INSTRUCTION: Would you write out all of the data exactly as it appears below?

DATA FOR PROCESSING:
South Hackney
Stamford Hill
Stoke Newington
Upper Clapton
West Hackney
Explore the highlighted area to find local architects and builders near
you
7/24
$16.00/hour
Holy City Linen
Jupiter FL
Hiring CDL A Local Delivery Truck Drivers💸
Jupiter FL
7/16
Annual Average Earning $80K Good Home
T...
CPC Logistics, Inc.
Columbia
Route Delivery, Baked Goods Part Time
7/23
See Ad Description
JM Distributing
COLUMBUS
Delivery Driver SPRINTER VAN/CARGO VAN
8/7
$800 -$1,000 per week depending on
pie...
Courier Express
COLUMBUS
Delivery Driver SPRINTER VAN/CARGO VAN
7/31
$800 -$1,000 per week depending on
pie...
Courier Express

ANSWER TO THIS EXERCISE:
South Hackney
Stamford Hill
Stoke Newington
Upper Clapton
West Hackney
Explore the highlighted area to find local architects and builders near
you
7/24
$16.00/hour
Holy City Linen
Jupiter FL
Hiring CDL A Local Delivery Truck Drivers💸
Jupiter FL
7/16
Annual Average Earning $80K Good Home
T...
CPC Logistics, Inc.
Columbia
Route Delivery, Baked Goods Part Time
7/23
See Ad Description
JM Distributing
COLUMBUS
Delivery Driver SPRINTER VAN/CARGO VAN
8/7
$800 -$1,000 per week depending on
pie...
Courier Express
COLUMBUS
Delivery Driver SPRINTER VAN/CARGO VAN
7/31
$800 -$1,000 per week depending on
pie...
Courier Express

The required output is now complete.